Global helium shortage in the air

By Thomas J. Sheeran

Associated Press

CLEVELAND -- Party planners beware: a global but temporary helium shortage could deflate festive balloons this fall.

The shortage affecting some suppliers results from a series of unconnected events, including delays in getting helium plants on line in Algeria and the Mideast, the U.S. Bureau of Land Management said.

The agency manages public lands, mostly in the West, and their mineral resources. It handles 42 percent of the U.S. production of crude helium, the colorless, odorless gas best known for inflating balloons that is derived from natural gas production.


The government provides more than one third of the world's helium, selling it to private plants for processing.
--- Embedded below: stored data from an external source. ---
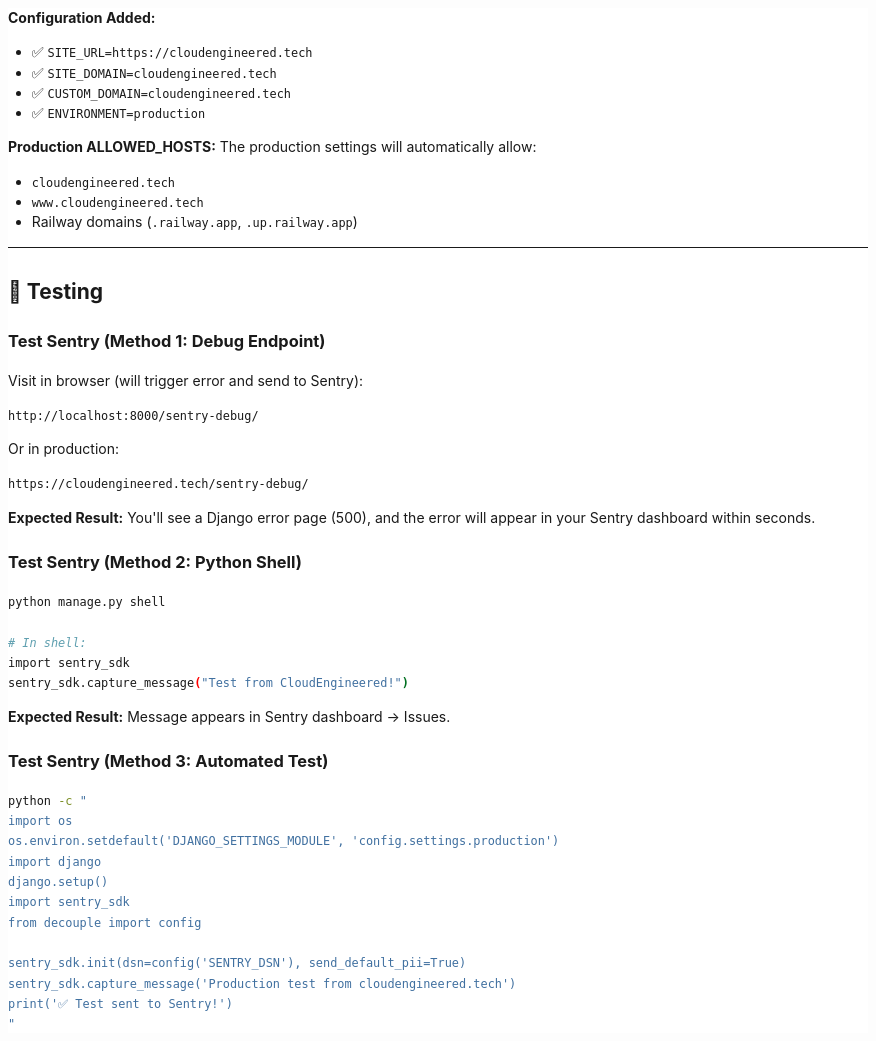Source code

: **Configuration Added:**
- ✅ `SITE_URL=https://cloudengineered.tech`
- ✅ `SITE_DOMAIN=cloudengineered.tech`
- ✅ `CUSTOM_DOMAIN=cloudengineered.tech`
- ✅ `ENVIRONMENT=production`

**Production ALLOWED_HOSTS:**
The production settings will automatically allow:
- `cloudengineered.tech`
- `www.cloudengineered.tech`
- Railway domains (`.railway.app`, `.up.railway.app`)

---

## 🧪 Testing

### Test Sentry (Method 1: Debug Endpoint)
Visit in browser (will trigger error and send to Sentry):
```
http://localhost:8000/sentry-debug/
```

Or in production:
```
https://cloudengineered.tech/sentry-debug/
```

**Expected Result:** You'll see a Django error page (500), and the error will appear in your Sentry dashboard within seconds.

### Test Sentry (Method 2: Python Shell)
```bash
python manage.py shell

# In shell:
import sentry_sdk
sentry_sdk.capture_message("Test from CloudEngineered!")
```

**Expected Result:** Message appears in Sentry dashboard → Issues.

### Test Sentry (Method 3: Automated Test)
```bash
python -c "
import os
os.environ.setdefault('DJANGO_SETTINGS_MODULE', 'config.settings.production')
import django
django.setup()
import sentry_sdk
from decouple import config

sentry_sdk.init(dsn=config('SENTRY_DSN'), send_default_pii=True)
sentry_sdk.capture_message('Production test from cloudengineered.tech')
print('✅ Test sent to Sentry!')
"
```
The various factors involved in the shortage in recent months should be resolved by November, according to Leslie Theiss, who manages the BLM office in Amarillo, Texas, the heart of U.S. production of helium.

The U.S. government helium production remains at 100 percent, but output will be trimmed in the fall for up to two weeks for scheduled maintenance that has already been postponed to reduce further supply disruptions, Theiss said.

Any supply disruptions are most likely to affect occasional users -- such as stores that sell seasonal party balloons -- with year-round contract users in better shape.

Inflating -- "lifting" in industry lingo -- represents less than 7 percent of helium use. Most uses are industrial, including aerospace, electronics, fiber optics, metals and medical imaging equipment.